Many of the prizes were standard game show fare; cars, trips, furniture, appliances…but shopping got interesting once the contestant got down to about $300 or so that they still had to spend. Scattered around the stage were a variety of low-end prizes available for contestants to use up their funds—an end table shaped like an elephant; an onyx waste basket; a gold-plated towel rack; a Gucci calculator; a toy robot; a gigantic Toblerone bar; a hand-painted milk can; a silver picture frame; bookends depicting Atlas holding up the world; a 1930s-style telephone; a brass duck…

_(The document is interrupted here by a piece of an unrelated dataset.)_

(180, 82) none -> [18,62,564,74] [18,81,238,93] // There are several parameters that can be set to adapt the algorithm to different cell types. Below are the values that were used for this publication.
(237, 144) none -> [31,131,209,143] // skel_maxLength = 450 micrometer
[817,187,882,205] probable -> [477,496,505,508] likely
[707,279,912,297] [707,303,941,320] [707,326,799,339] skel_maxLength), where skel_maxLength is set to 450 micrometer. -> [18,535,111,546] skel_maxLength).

Of all the oddball prizes that contestants snapped up during those years, the one that unexpectedly became a star of Wheel of Fortune was a ceramic dalmatian. The apocryphal story (the author of this article could not verify this) is that Sheldon Linke, a prize coordinator in charge of rounding up goodies for NBC’s game shows, had seen a ceramic dalmatian and was so enamored with it that he placed a massive bulk order; so many that the show simply had to keep offering it to use up the stock. People came to love the ceramic dalmatian, and it became something of an unofficial mascot for the show. The studio audience would applaud when a contestant opted to buy it. Sometimes, a contestant armed with, say, $3,500 worth of spending money, would make it a point to buy the ceramic dalmatian first and then move onto the furniture and vacations.
By 1987, shopping began to fade away from Wheel of Fortune. A special “Big Month of Cash,” in which contestants simply got the cash for solving the puzzles in lieu of shopping, proved to be wildly popular. People watch game shows to play along, and with Wheel of Fortune, that means solving the puzzle at home. The time saved by omitting shopping allowed the show to cram one or two extra puzzles into each episode.
Besides that, even the people who made the show weren’t particularly fond of shopping—Sajak bluntly referred to the shopping segments as “the longest two minutes on television.” Contestants who had to spend thousands of dollars on the spot weren’t prepared to do so and would silently stare at the prizes for long periods of time. Sometimes, a contestant simply wasn’t interested in the prizes available to them for that round, and the shopping came across more like a chore than a treat. The show’s announcer had a short script to read for each prize purchased, which often led to tedious segments in which viewers just had to sit and listen to five or more prizes being described. No game was happening. And besides, the idea for shopping had been foisted on them by an executive who had long since left the network and no longer wielded any power over the show.
After 1989, shopping was entirely gone, but the ceramic dalmatian has enjoyed a cheeky legacy; it would still appear whenever the show did retrospective specials. In 2007, employees of the show were given miniature ceramic dalmatians for Christmas. And even today, in 2024, 35 years after the last time a contestant went shopping, a ceramic dalmatian preserved in a glass case sits at the studio entrance for Wheel of Fortune.